The order concerns auto loans that were arranged on RoadLoans — an online, direct lending unit owned by Santander — between 2011 and 2017. During this period, the bank allegedly referred borrowers to CarMax and received $300,000 per month and $1,000 per car sold, according to an American Banker report.
Failing to disclose a referral arrangement is a violation of California state law.
“Our voluntary agreement with the California Division of Business Oversight resolves a legacy issue, dating back to 2011, related to disclosures in our direct lending program,” a company spokeswoman told Auto Finance News. “We are pleased to put this matter behind us. Santander Consumer USA is committed to treating customers fairly and operating with best-in-class consumer practices.”

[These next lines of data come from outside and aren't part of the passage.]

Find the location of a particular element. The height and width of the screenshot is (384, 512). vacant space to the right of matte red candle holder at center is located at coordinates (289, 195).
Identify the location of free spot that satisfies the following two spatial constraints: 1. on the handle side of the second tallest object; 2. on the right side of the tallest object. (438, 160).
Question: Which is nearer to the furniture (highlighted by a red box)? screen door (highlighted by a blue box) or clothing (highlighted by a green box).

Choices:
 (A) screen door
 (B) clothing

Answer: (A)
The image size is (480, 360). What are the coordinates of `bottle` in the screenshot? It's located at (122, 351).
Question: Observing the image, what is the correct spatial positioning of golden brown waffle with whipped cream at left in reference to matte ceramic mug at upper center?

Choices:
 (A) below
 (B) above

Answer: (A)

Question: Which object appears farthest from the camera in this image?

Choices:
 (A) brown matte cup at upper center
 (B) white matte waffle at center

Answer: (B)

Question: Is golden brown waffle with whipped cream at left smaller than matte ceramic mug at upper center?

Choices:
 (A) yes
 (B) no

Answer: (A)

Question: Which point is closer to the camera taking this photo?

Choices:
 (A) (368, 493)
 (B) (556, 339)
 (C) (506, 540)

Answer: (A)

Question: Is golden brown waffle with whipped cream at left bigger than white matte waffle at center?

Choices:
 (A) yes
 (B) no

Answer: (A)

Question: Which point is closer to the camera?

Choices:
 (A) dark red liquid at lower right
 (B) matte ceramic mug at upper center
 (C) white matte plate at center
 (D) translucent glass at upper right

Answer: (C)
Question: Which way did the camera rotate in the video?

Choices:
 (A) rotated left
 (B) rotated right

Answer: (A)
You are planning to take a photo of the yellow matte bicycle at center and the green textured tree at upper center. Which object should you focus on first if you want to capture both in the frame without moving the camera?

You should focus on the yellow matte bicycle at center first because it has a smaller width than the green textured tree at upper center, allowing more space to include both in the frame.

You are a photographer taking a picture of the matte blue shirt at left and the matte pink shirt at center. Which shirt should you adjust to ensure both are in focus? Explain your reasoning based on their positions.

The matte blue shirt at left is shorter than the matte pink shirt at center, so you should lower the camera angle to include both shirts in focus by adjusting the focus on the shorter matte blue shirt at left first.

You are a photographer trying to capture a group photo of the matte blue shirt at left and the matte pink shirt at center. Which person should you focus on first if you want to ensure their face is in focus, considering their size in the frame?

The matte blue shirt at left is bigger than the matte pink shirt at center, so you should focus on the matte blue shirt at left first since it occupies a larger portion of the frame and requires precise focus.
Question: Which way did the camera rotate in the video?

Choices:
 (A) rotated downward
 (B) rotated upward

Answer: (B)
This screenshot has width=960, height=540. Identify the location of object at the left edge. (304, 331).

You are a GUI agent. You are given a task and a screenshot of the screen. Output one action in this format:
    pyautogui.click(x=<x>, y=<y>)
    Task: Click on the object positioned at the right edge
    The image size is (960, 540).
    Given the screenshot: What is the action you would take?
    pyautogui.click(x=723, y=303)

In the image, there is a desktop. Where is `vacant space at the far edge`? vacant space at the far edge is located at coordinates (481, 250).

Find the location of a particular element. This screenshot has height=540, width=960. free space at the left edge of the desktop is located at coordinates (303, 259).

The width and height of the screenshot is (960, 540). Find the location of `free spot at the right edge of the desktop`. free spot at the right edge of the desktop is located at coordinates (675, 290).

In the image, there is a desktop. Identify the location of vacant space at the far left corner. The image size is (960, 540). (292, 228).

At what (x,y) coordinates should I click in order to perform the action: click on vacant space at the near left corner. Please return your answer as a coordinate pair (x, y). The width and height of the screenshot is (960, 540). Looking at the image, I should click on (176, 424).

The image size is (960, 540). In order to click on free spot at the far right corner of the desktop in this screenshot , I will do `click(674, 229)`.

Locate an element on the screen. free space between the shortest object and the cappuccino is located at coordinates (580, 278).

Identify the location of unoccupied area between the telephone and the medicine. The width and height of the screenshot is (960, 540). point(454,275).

“The Consent Order concerns disclosure requirements on direct auto loans by Santander Consumer USA d/b/a Roadloans.com and Helpingloans.com and does not mention CarMax,” a company spokeswoman for CarMax told AFN. “CarMax is committed to integrity and transparency in the car buying process, and provides all mandatory disclosures. CarMax offers no-haggle pricing in all elements of the transaction. CarMax prices are the same for all customers, whether shopping directly with CarMax or referred by another financial institution.”
Santander has been the subject of state and federal regulations over the years. Earlier this year, the bank settled a case with the Connecticut Department of Banking to pay $3 million over allegedly failing to properly calculate the balance owed on repossessed vehicles and improperly charged consumers convenience fees.
The lender also faced claims of discrimination from call center employees, who cited issues with the voice recording and artificial intelligence system named CallMiner that is used to determine incentive pay. The employees claimed that the system did not recognize the voices of women and workers who speak English as a second language, and Santander told AFN in a statement that it was addressing the issue.